Tips for profiling CKB script

Before starting, make sure you have understood the concept of cycles.

In the development phase of dapps, it is a wide range of needs to estimate how many cycles our dapp will consume.

ckb-vm-pprof is a tool for visualization and analysis of profiling data. It can run a script off-chain and then collect the runtime data. According to your preference, It can generate both text and graphical reports.

Get ckb-vm-pprof

$ git clone https://github.com/nervosnetwork/ckb-vm-pprof
$ cd ckb-vm-pprof
$ cargo build --release

The executable file is located at ./target/release/ckb-vm-pprof, you can copy it to any $PATH you like.

Basic usage

Suppose the program to be tested is:

int fib(int n) {
if (n == 0 || n == 1) {
return n;
} else {
return fib(n-1) + fib(n-2);
}
}

int main() {
if (fib(10) != 55) {
return 1;
}
return 0;
}

The Fibonacci function is used in the example because it is not only simple enough, but also a recursive function.

Build with -g option

-g option, described in the gcc documentation as:

-g
Produce debugging information in the operating system’s native format (stabs, COFF, XCOFF, or DWARF). GDB can work with this debugging information.

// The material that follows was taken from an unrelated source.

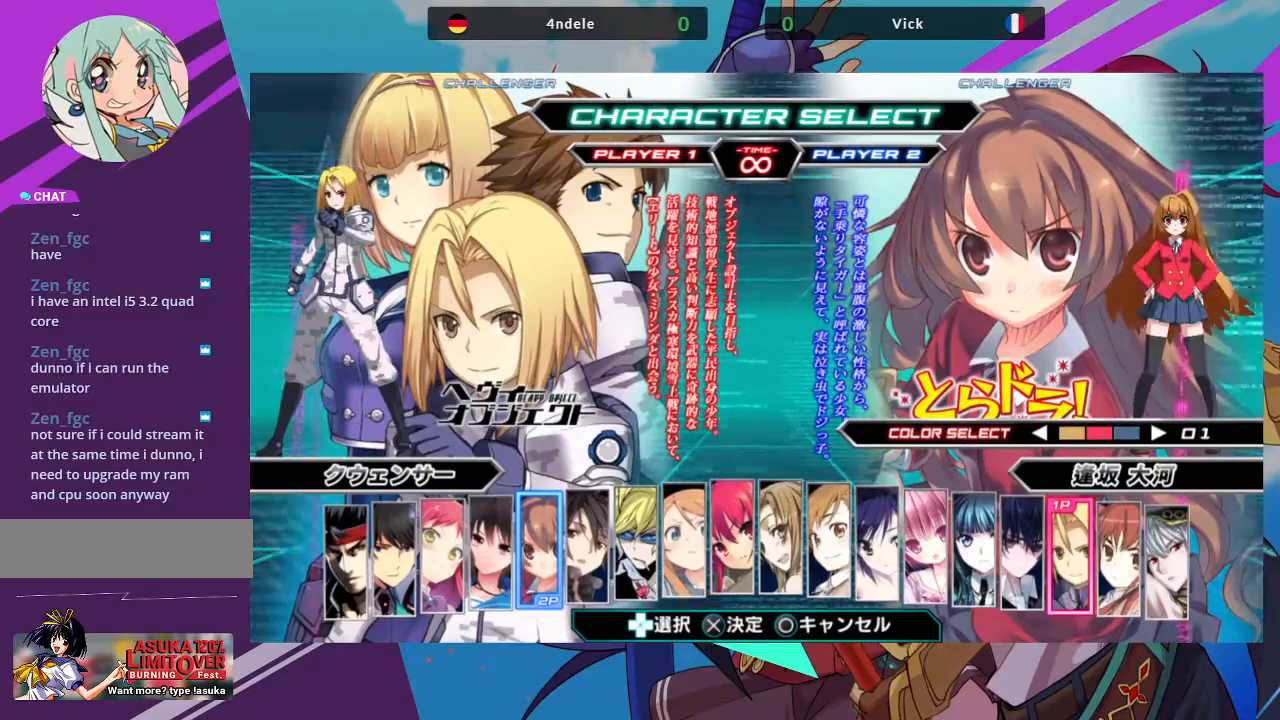
{"buttons": [], "left_stick": "center", "events": [[67, "left_stick", "center"]]}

On most systems that use stabs format, -g enables use of extra debugging information that only GDB can use; this extra information makes debugging work better in GDB but probably makes other debuggers crash or refuse to read the program. If you want to control for certain whether to generate the extra information, use -gstabs+, -gstabs, -gxcoff+, -gxcoff, or -gvms (see below).

It is necessary to bring it when compiling, so the compilation command is:

$ riscv64-unknown-elf-gcc -g -o fib fib.c

Install visualization package

If you only need a text report, you can ignore this step.

$ cargo install inferno

Inferno is a port of parts of the flamegraph toolkit to Rust, with the aim of improving the performance of the original flamegraph tools.

Get reports

We just need to use ckb-vm-pprof to run the binary fib:

$ ckb-vm-pprof --bin fib > flamegraph.txt

$ cat flamegraph.txt
??:?? 938
??:??; /src/ckb-vm-pprof/res/fib.c:main 24
??:??; /src/ckb-vm-pprof/res/fib.c:main; /src/ckb-vm-pprof/res/fib.c:fib 7311

The basic format of the text report is Function0; Function1; ... FunctionN Cycles, that is, the call stack and the final cycles. ??:?? means that some codes that does not belong to any user defined function(usually generated by the compiler).

Generate graphics for easy reading:

$ cat flamegraph.txt | inferno-flamegraph > fib.svg

fib.svg

Please note that the function with too small proportion will not be displayed on the flamegraph by default.